Hidden Treasure of Lost Ahklop session recap

This is just a quick session recap, notable because we started a new campaign, playing fifth edition for the first time.

Beth was supposed to join us, but had to cancel for baby-related reasons. Ed played a human fighter and a human cleric. Karina played a hobbit rogue. Eric played a gnome wizard.

After finding a treasure map to allegedly un-looted ruins near the southern city of Ahklop, the party took a raft down the River Groob. Despite their curiosity about Ahklop's giant lizard market and trade in psycho-active garum, they set out into the forest without delay.

Following a brief stop to test the waters of a purple-glowing spring that left the gnome wizard invisible and the fighter with an enduring longing for an alien dream-city, they found the ruins of a step pyramid.

The pyramid, unfortunately, was not quite as lost as our treasure hunters hoped. In fact, it was thoroughly infested by electric space snakes and their mind-controlled zomboids (once indigenous tribes-people).

Following cautious scouting by the invisible gnome wizard, the party decided that a frontal assault was the best course of action (??). They charged the big mama space snake, which was defended by electrified rolling golden orbs. The hobbit rogue put her acrobatics skills to good use, firing arrows at the orbs mid-backflip, while the fighter and cleric engaged the giant snake. The space snake used her electrified Jacob's-ladder-like tail to taze the fighter unconscious and bit the rogue out of mid-air. Both would have died if not for the timely intervention of the cleric, but by that point the space snake had been hurt enough that it attempted to withdraw.

The snake would have gotten away, but as it slipped down a narrow staircase, the recently revived fighter shoved his halberd in its gut. It disemboweled itself, plugging the staircase with giant snake meat.

They mopped up the rest of the dungeon, and made off with a few hundred gold pieces, a golden mask with gem eyes, a vial with glowing green fluid, a small crucible filled with semi-solidified gold, a Remove Curse scroll, and a letter that seems to implicate the Grand High Potentate of Ahklop in a nefarious back-room deal to sell her own people out to the space snakes.

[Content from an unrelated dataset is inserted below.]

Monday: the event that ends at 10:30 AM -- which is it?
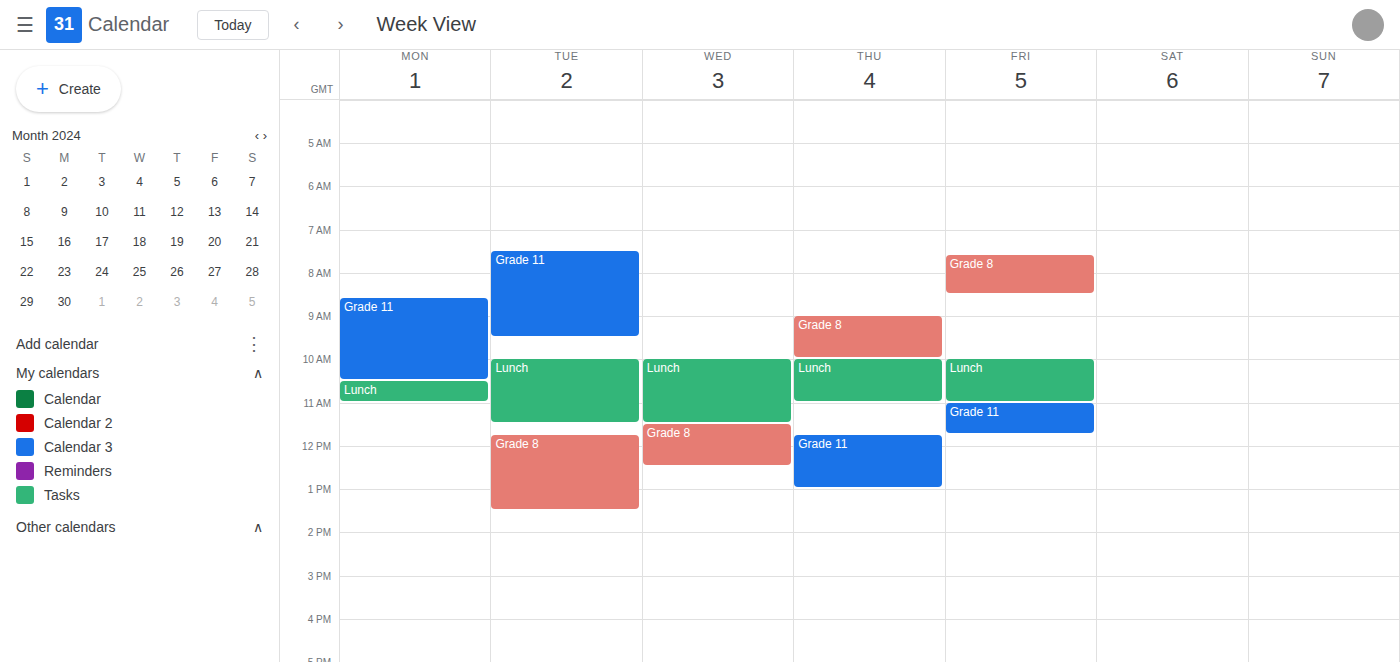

Impressions of 5e after this first session:

  • 5e runs more simply than an initial reading lead me to fear.
  • It's easy for characters to almost die. Intelligent monsters might target clerics?
  • We didn't remember to use advantage/disadvantage as often as we could have. I'll have to work on that, since it's my favorite 5e mechanic.
  • The skills got used quite a bit. I'm not sure they enhanced play much beyond what we'd get with simple ability checks.
  • Players found creative uses for the liberal allowance of cantrips. We saw more clever Mage Hand stuff than repetitive zap-zap.
  • I still prefer OD&D or Basic, but I have no problem playing or running this. Fifth is a solid D&D.

Thursday, July 16, 2015

Sketch of goat-ish thing

A quick lunch hour doodle. I'm trying to spend more time drawing.